List every row that contains the word "výpomoci", copying each of those rows in full.

DATA EXTRACT:
[BEGIN]
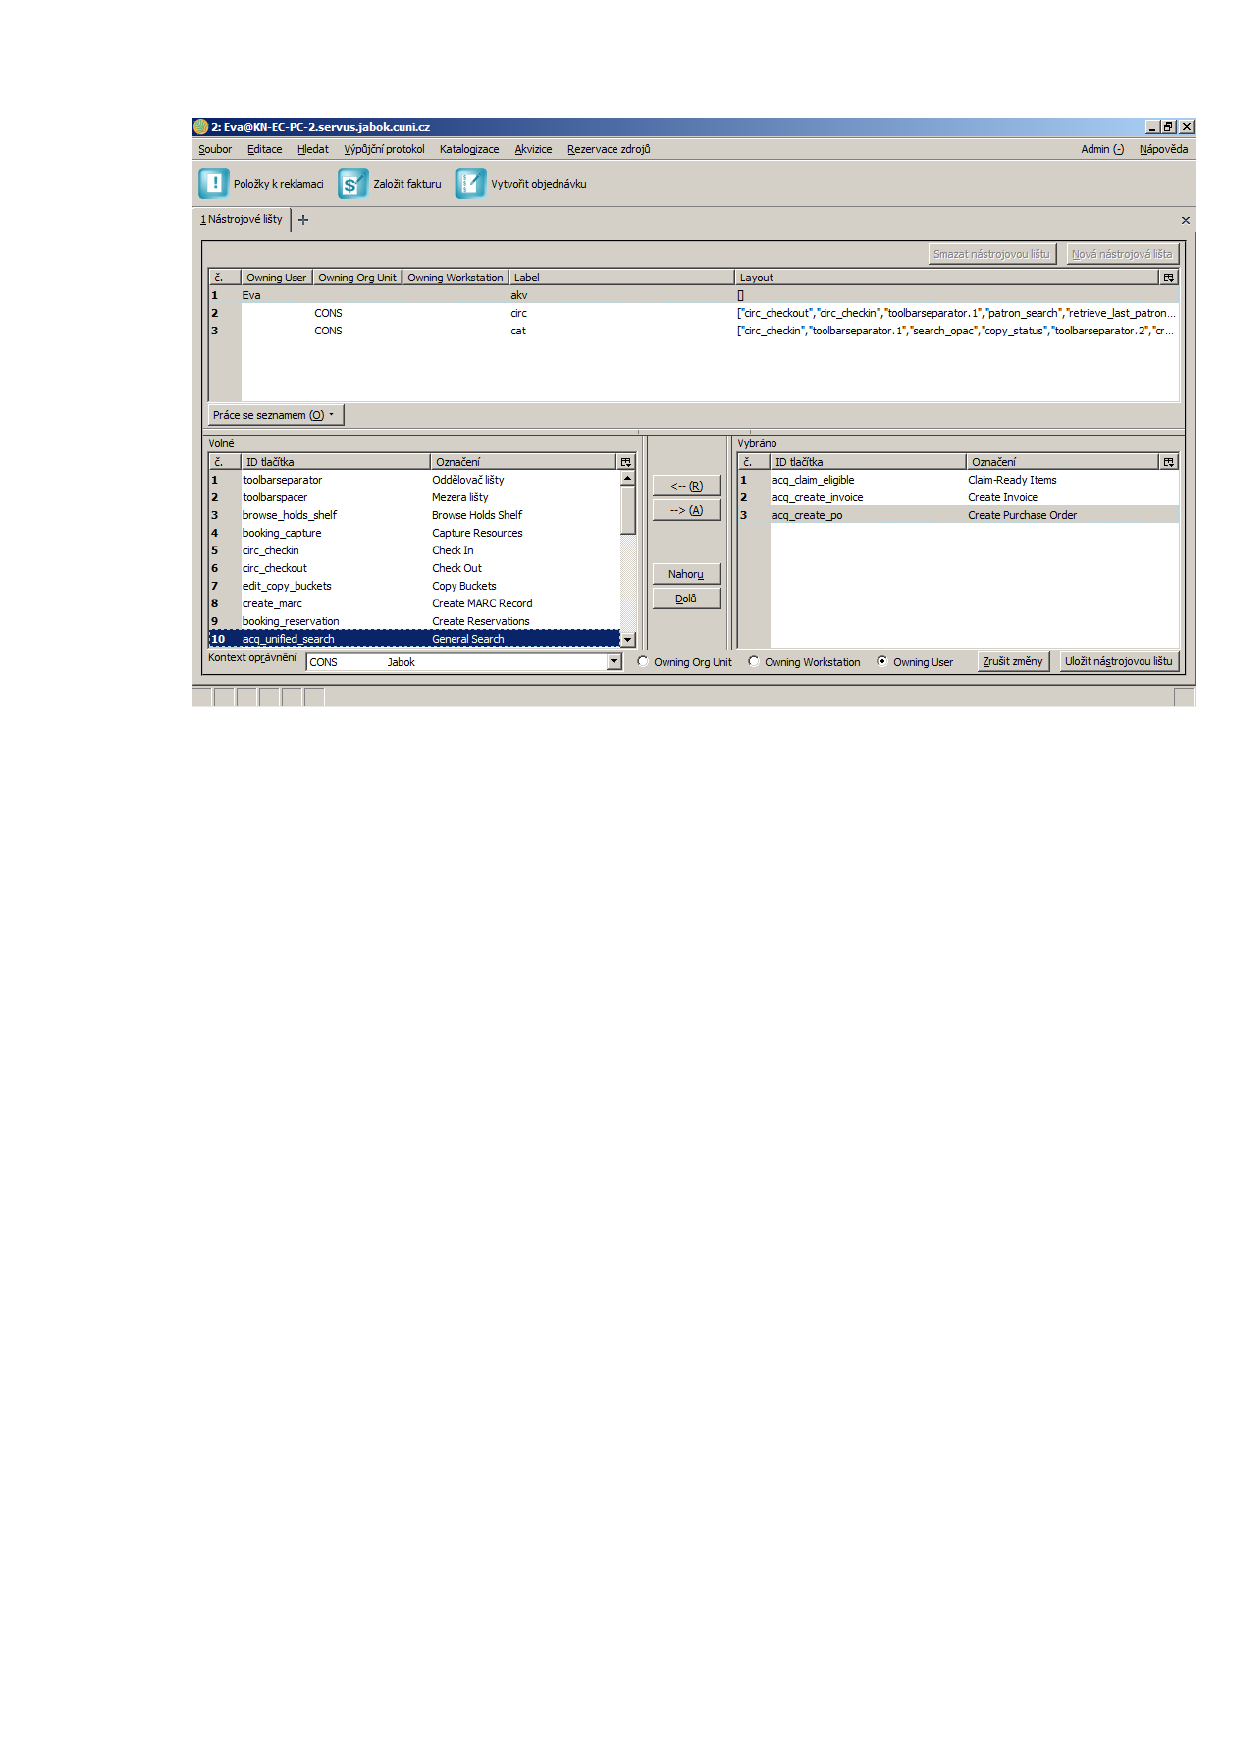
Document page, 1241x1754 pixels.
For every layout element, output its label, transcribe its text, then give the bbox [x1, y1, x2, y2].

list Uložte nastavení nové lišty uložte tlačítkem „Uložit nástrojovou lištu“. [177, 118, 192, 706]
picture [192, 118, 1196, 707]
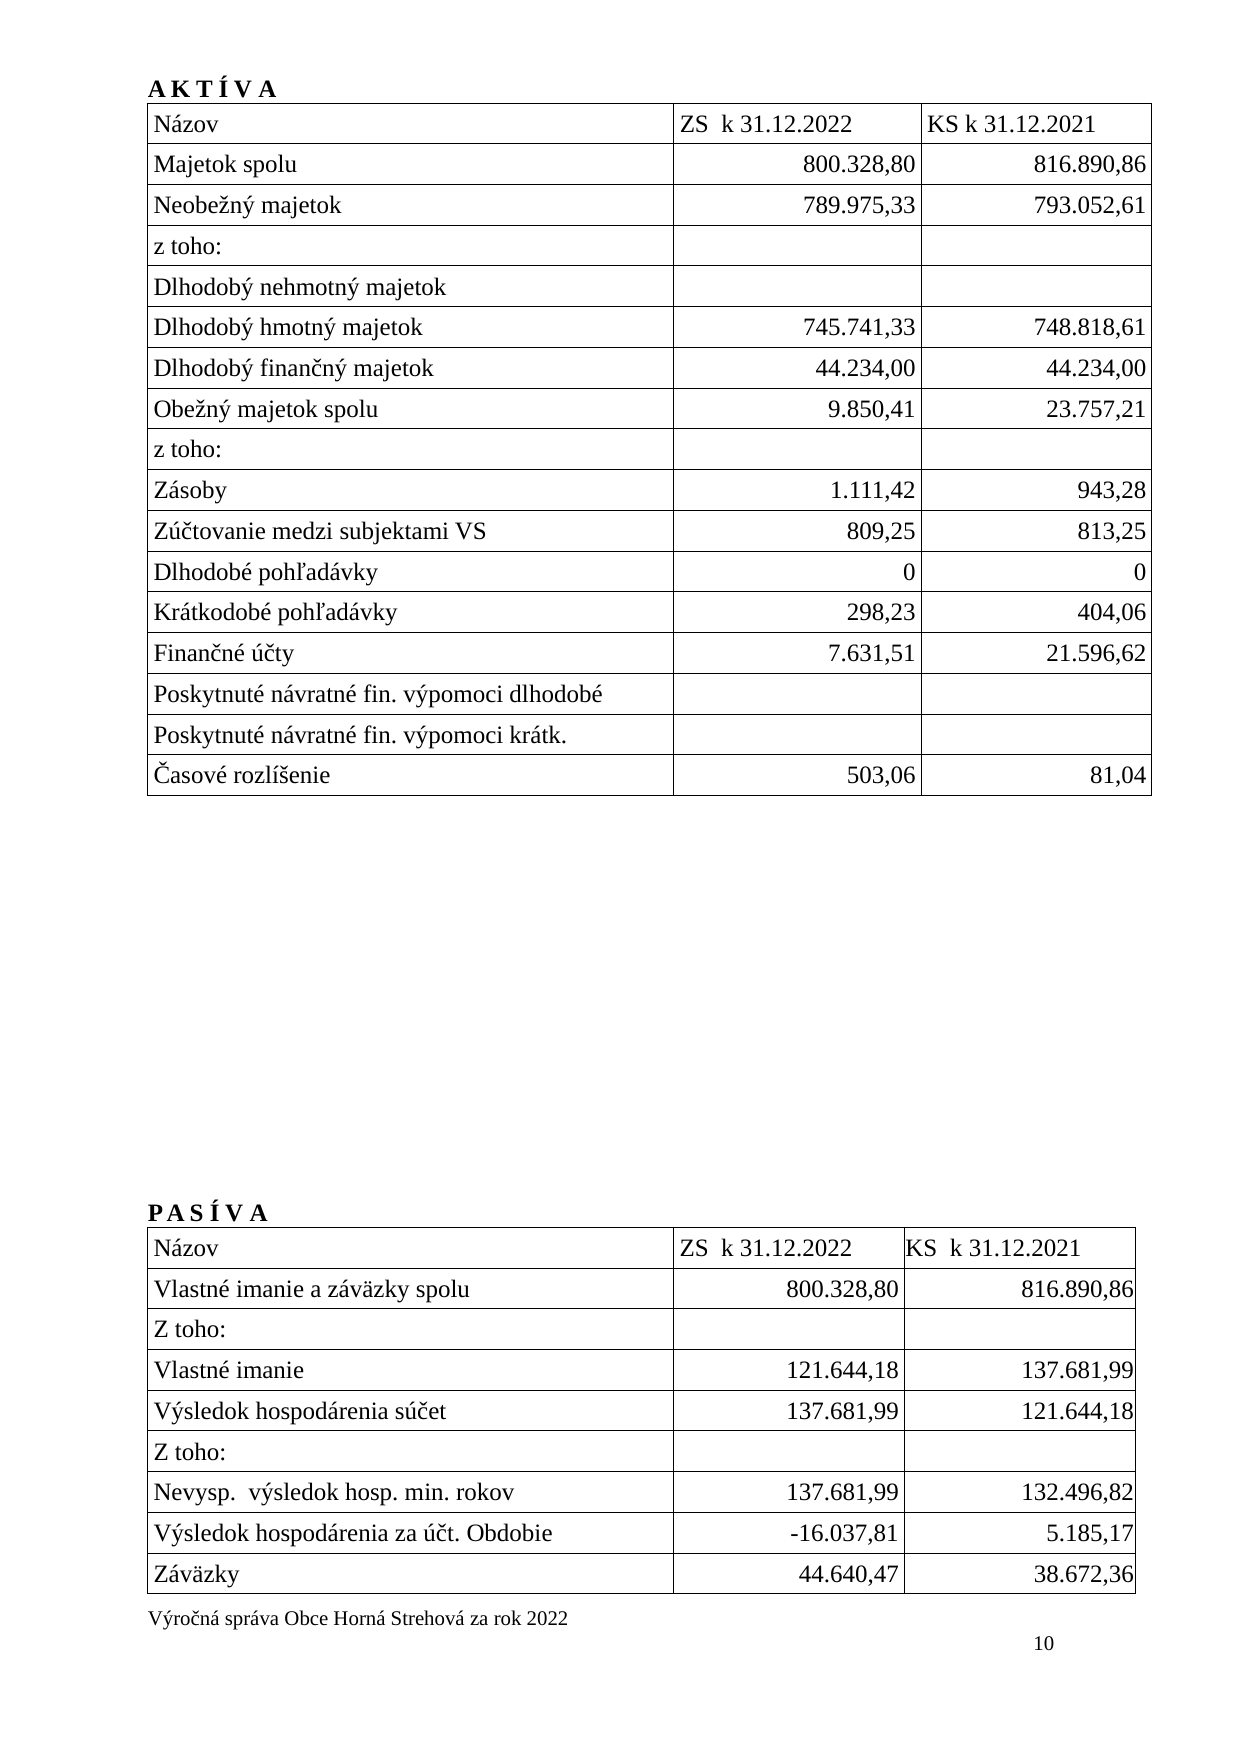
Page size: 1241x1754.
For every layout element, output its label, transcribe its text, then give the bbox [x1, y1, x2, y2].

table_cell Z toho: [148, 1309, 673, 1349]
table_cell 1.111,42 [674, 470, 921, 510]
table_cell 9.850,41 [674, 389, 921, 428]
table_cell Časové rozlíšenie [148, 755, 673, 795]
table_cell 121.644,18 [674, 1350, 904, 1389]
table_cell Zúčtovanie medzi subjektami VS [148, 511, 673, 551]
table_cell 800.328,80 [674, 144, 921, 184]
table_cell 44.234,00 [922, 348, 1151, 388]
table_cell Dlhodobý hmotný majetok [148, 307, 673, 347]
table_cell Neobežný majetok [148, 185, 673, 225]
table_cell Vlastné imanie a záväzky spolu [148, 1269, 673, 1308]
table_cell [674, 1431, 904, 1471]
table_cell Majetok spolu [148, 144, 673, 184]
table_cell [922, 266, 1151, 306]
table_cell z toho: [148, 226, 673, 265]
table_cell [674, 226, 921, 265]
table_cell 816.890,86 [922, 144, 1151, 184]
table_cell Dlhodobý finančný majetok [148, 348, 673, 388]
table_cell 793.052,61 [922, 185, 1151, 225]
table_cell 44.234,00 [674, 348, 921, 388]
table_header KS k 31.12.2021 [905, 1228, 1135, 1267]
table_cell 816.890,86 [905, 1269, 1135, 1308]
table_cell 0 [922, 552, 1151, 591]
table_cell 81,04 [922, 755, 1151, 795]
table_cell 23.757,21 [922, 389, 1151, 428]
table_cell 789.975,33 [674, 185, 921, 225]
table_cell 132.496,82 [905, 1472, 1135, 1512]
table_cell Z toho: [148, 1431, 673, 1471]
table_cell Poskytnuté návratné fin. výpomoci dlhodobé [148, 674, 673, 713]
table_cell Krátkodobé pohľadávky [148, 592, 673, 632]
table_cell [905, 1309, 1135, 1349]
table_cell [922, 715, 1151, 754]
table_cell [905, 1431, 1135, 1471]
table_cell 137.681,99 [674, 1472, 904, 1512]
table_cell Finančné účty [148, 633, 673, 673]
table_cell 5.185,17 [905, 1513, 1135, 1552]
table_cell [674, 429, 921, 469]
table_cell 137.681,99 [905, 1350, 1135, 1389]
table_header ZS k 31.12.2022 [674, 104, 921, 143]
table_header KS k 31.12.2021 [922, 104, 1151, 143]
table_cell [922, 674, 1151, 713]
table_cell Obežný majetok spolu [148, 389, 673, 428]
table_cell Výsledok hospodárenia súčet [148, 1391, 673, 1430]
table_header Názov [148, 104, 673, 143]
table_cell 745.741,33 [674, 307, 921, 347]
table_header Názov [148, 1228, 673, 1267]
text P A S Í V A [148, 1198, 1093, 1227]
table_cell Výsledok hospodárenia za účt. Obdobie [148, 1513, 673, 1552]
table_cell Nevysp. výsledok hosp. min. rokov [148, 1472, 673, 1512]
table_cell Dlhodobé pohľadávky [148, 552, 673, 591]
table_cell 0 [674, 552, 921, 591]
table_cell [674, 266, 921, 306]
table_cell [674, 674, 921, 713]
table_cell Vlastné imanie [148, 1350, 673, 1389]
table_cell [922, 429, 1151, 469]
table_cell [674, 715, 921, 754]
table_cell 809,25 [674, 511, 921, 551]
table_cell Záväzky [148, 1554, 673, 1593]
table_cell 800.328,80 [674, 1269, 904, 1308]
table_cell 38.672,36 [905, 1554, 1135, 1593]
table_cell [674, 1309, 904, 1349]
table_cell 813,25 [922, 511, 1151, 551]
table_cell 503,06 [674, 755, 921, 795]
table_cell Dlhodobý nehmotný majetok [148, 266, 673, 306]
table_cell -16.037,81 [674, 1513, 904, 1552]
table_cell [922, 226, 1151, 265]
table_cell z toho: [148, 429, 673, 469]
table_cell 298,23 [674, 592, 921, 632]
table_cell 943,28 [922, 470, 1151, 510]
table_cell 44.640,47 [674, 1554, 904, 1593]
table_cell Poskytnuté návratné fin. výpomoci krátk. [148, 715, 673, 754]
table_cell 404,06 [922, 592, 1151, 632]
table_cell 121.644,18 [905, 1391, 1135, 1430]
table_cell 748.818,61 [922, 307, 1151, 347]
table_header ZS k 31.12.2022 [674, 1228, 904, 1267]
table_cell Zásoby [148, 470, 673, 510]
table_cell 7.631,51 [674, 633, 921, 673]
table_cell 137.681,99 [674, 1391, 904, 1430]
text A K T Í V A [148, 74, 1093, 102]
table_cell 21.596,62 [922, 633, 1151, 673]
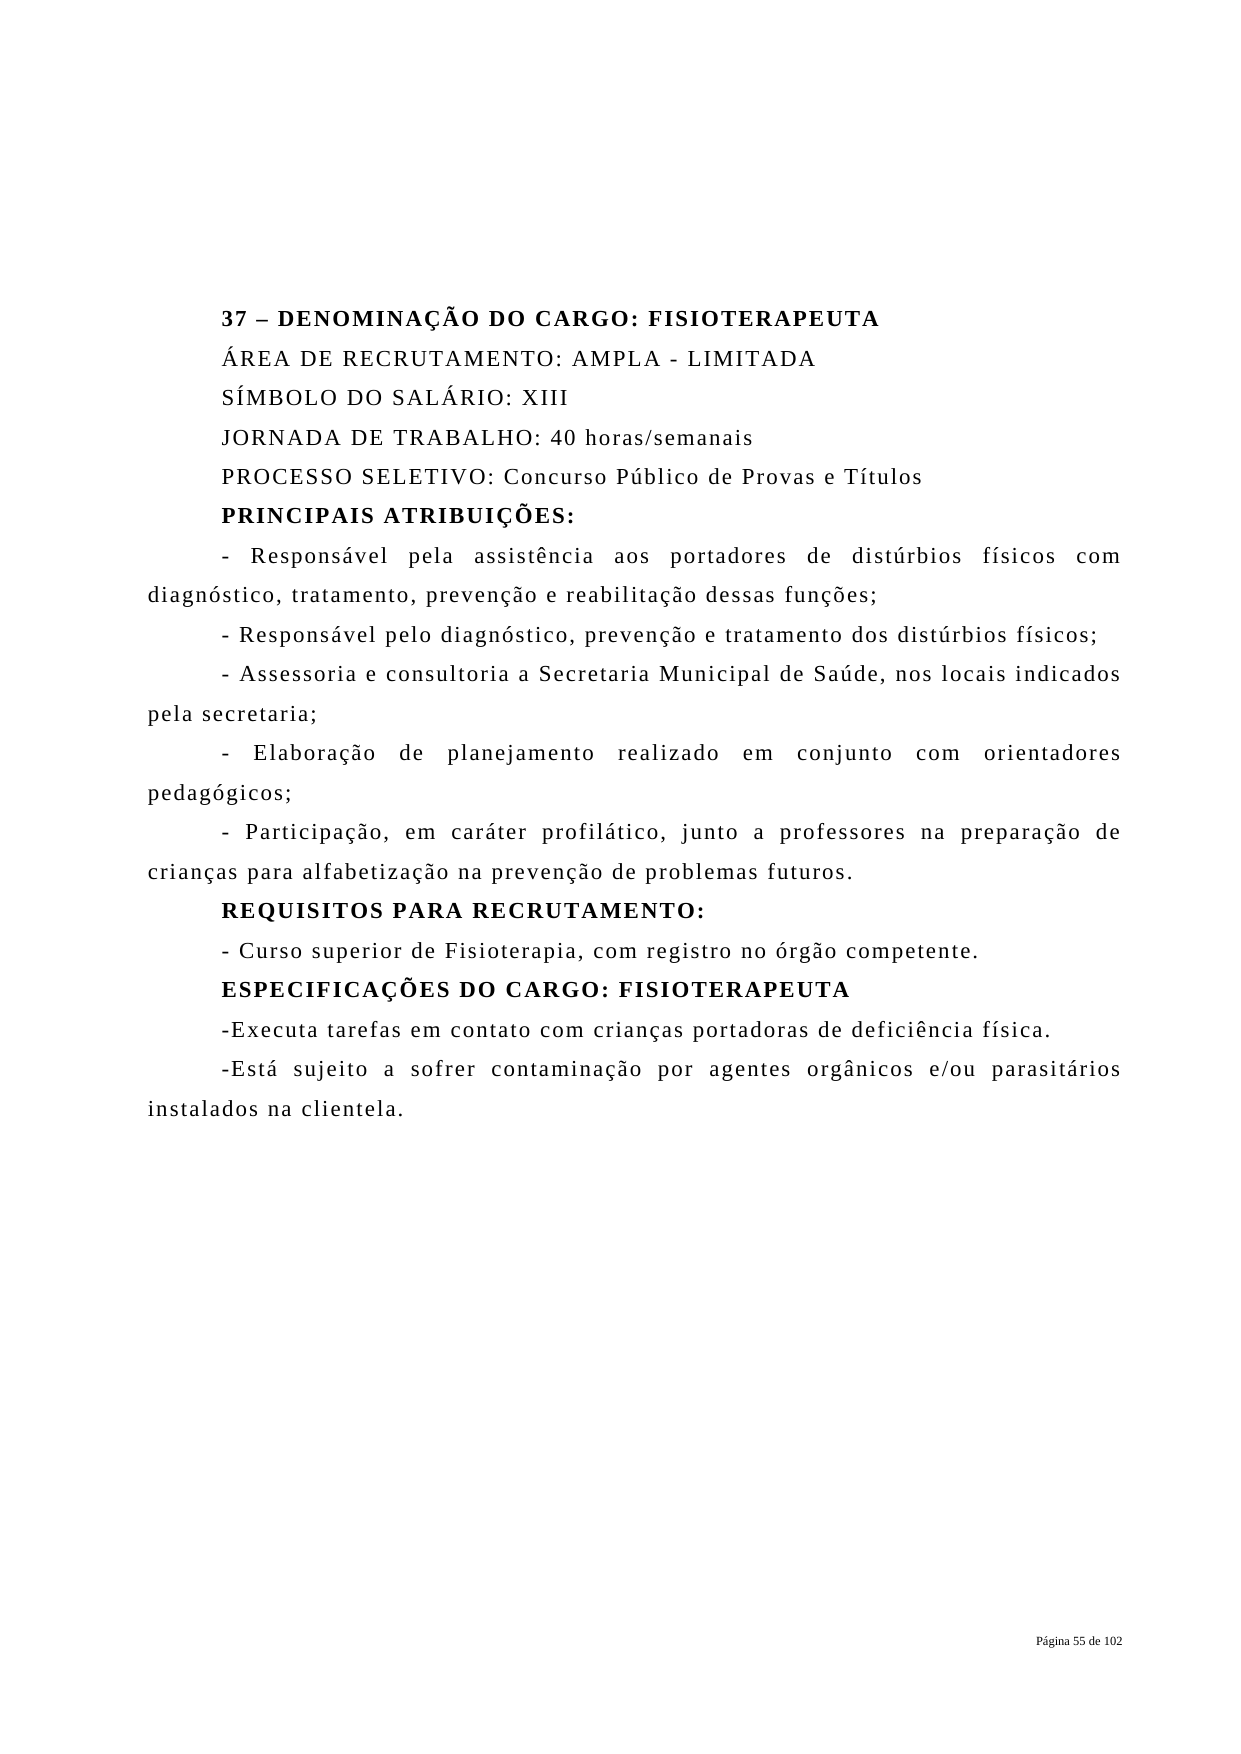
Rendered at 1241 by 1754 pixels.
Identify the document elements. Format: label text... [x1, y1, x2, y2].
[END]
WORKED ANSWER:
table_cell Poskytnuté návratné fin. výpomoci dlhodobé [148, 674, 673, 713]
table_cell Poskytnuté návratné fin. výpomoci krátk. [148, 715, 673, 754]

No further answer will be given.